#### Data for review ####
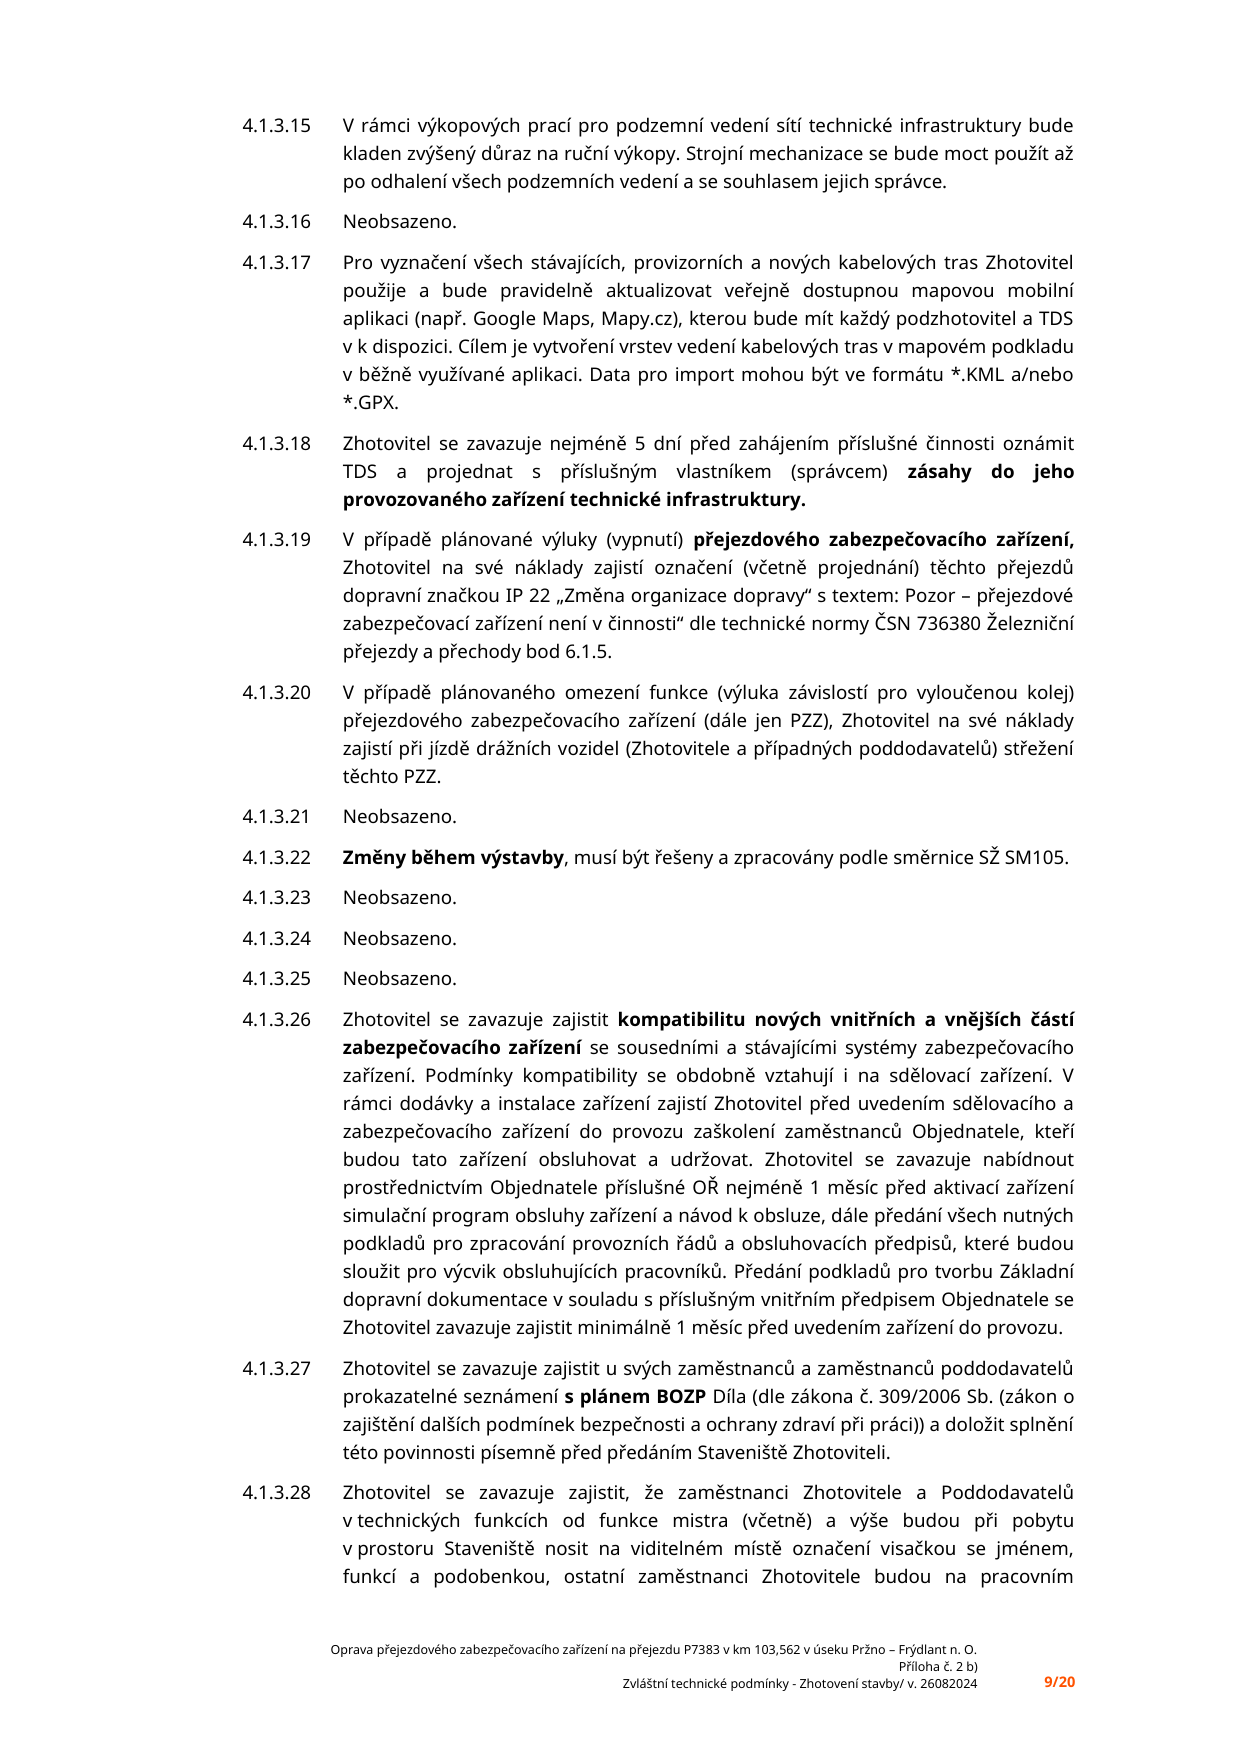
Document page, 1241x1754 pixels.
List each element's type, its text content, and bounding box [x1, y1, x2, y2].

text Neobsazeno. [242, 804, 1075, 829]
text V případě plánovaného omezení funkce (výluka závislostí pro vyloučenou kolej) přejezdového zabezpečovacího zařízení (dále jen PZZ), Zhotovitel na své náklady zajistí při jízdě drážních vozidel (Zhotovitele a případných poddodavatelů) střežení těchto PZZ. [242, 679, 1075, 789]
text V případě plánované výluky (vypnutí) přejezdového zabezpečovacího zařízení, Zhotovitel na své náklady zajistí označení (včetně projednání) těchto přejezdů dopravní značkou IP 22 „Změna organizace dopravy“ s textem: Pozor – přejezdové zabezpečovací zařízení není v činnosti“ dle technické normy ČSN 736380 Železniční přejezdy a přechody bod 6.1.5. [242, 526, 1075, 664]
text Neobsazeno. [242, 966, 1075, 991]
text Neobsazeno. [242, 885, 1075, 910]
list Zhotovitel se zavazuje zajistit u svých zaměstnanců a zaměstnanců poddodavatelů prokazatelné seznámení s plánem BOZP Díla (dle zákona č. 309/2006 Sb. (zákon o zajištění dalších podmínek bezpečnosti a ochrany zdraví při práci)) a doložit splnění této povinnosti písemně před předáním Staveniště Zhotoviteli. [242, 1355, 1075, 1464]
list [242, 1479, 1075, 1589]
text Pro vyznačení všech stávajících, provizorních a nových kabelových tras Zhotovitel použije a bude pravidelně aktualizovat veřejně dostupnou mapovou mobilní aplikaci (např. Google Maps, Mapy.cz), kterou bude mít každý podzhotovitel a TDS v k dispozici. Cílem je vytvoření vrstev vedení kabelových tras v mapovém podkladu v běžně využívané aplikaci. Data pro import mohou být ve formátu *.KML a/nebo *.GPX. [242, 249, 1075, 415]
text Neobsazeno. [242, 925, 1075, 951]
text Zhotovitel se zavazuje nejméně 5 dní před zahájením příslušné činnosti oznámit TDS a projednat s příslušným vlastníkem (správcem) zásahy do jeho provozovaného zařízení technické infrastruktury. [242, 430, 1075, 511]
text V rámci výkopových prací pro podzemní vedení sítí technické infrastruktury bude kladen zvýšený důraz na ruční výkopy. Strojní mechanizace se bude moct použít až po odhalení všech podzemních vedení a se souhlasem jejich správce. [242, 112, 1075, 194]
text Zhotovitel se zavazuje zajistit kompatibilitu nových vnitřních a vnějších částí zabezpečovacího zařízení se sousedními a stávajícími systémy zabezpečovacího zařízení. Podmínky kompatibility se obdobně vztahují i na sdělovací zařízení. V rámci dodávky a instalace zařízení zajistí Zhotovitel před uvedením sdělovacího a zabezpečovacího zařízení do provozu zaškolení zaměstnanců Objednatele, kteří budou tato zařízení obsluhovat a udržovat. Zhotovitel se zavazuje nabídnout prostřednictvím Objednatele příslušné OŘ nejméně 1 měsíc před aktivací zařízení simulační program obsluhy zařízení a návod k obsluze, dále předání všech nutných podkladů pro zpracování provozních řádů a obsluhovacích předpisů, které budou sloužit pro výcvik obsluhujících pracovníků. Předání podkladů pro tvorbu Základní dopravní dokumentace v souladu s příslušným vnitřním předpisem Objednatele se Zhotovitel zavazuje zajistit minimálně 1 měsíc před uvedením zařízení do provozu. [242, 1006, 1075, 1340]
text Neobsazeno. [242, 209, 1075, 234]
text Změny během výstavby, musí být řešeny a zpracovány podle směrnice SŽ SM105. [242, 844, 1075, 870]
####
**Instruction**
Check each line of the records above for the string "poddodavatelů", and report every line that has it.

**Result of the task**
text V případě plánovaného omezení funkce (výluka závislostí pro vyloučenou kolej) přejezdového zabezpečovacího zařízení (dále jen PZZ), Zhotovitel na své náklady zajistí při jízdě drážních vozidel (Zhotovitele a případných poddodavatelů) střežení těchto PZZ. [242, 679, 1075, 789]
list Zhotovitel se zavazuje zajistit u svých zaměstnanců a zaměstnanců poddodavatelů prokazatelné seznámení s plánem BOZP Díla (dle zákona č. 309/2006 Sb. (zákon o zajištění dalších podmínek bezpečnosti a ochrany zdraví při práci)) a doložit splnění této povinnosti písemně před předáním Staveniště Zhotoviteli. [242, 1355, 1075, 1464]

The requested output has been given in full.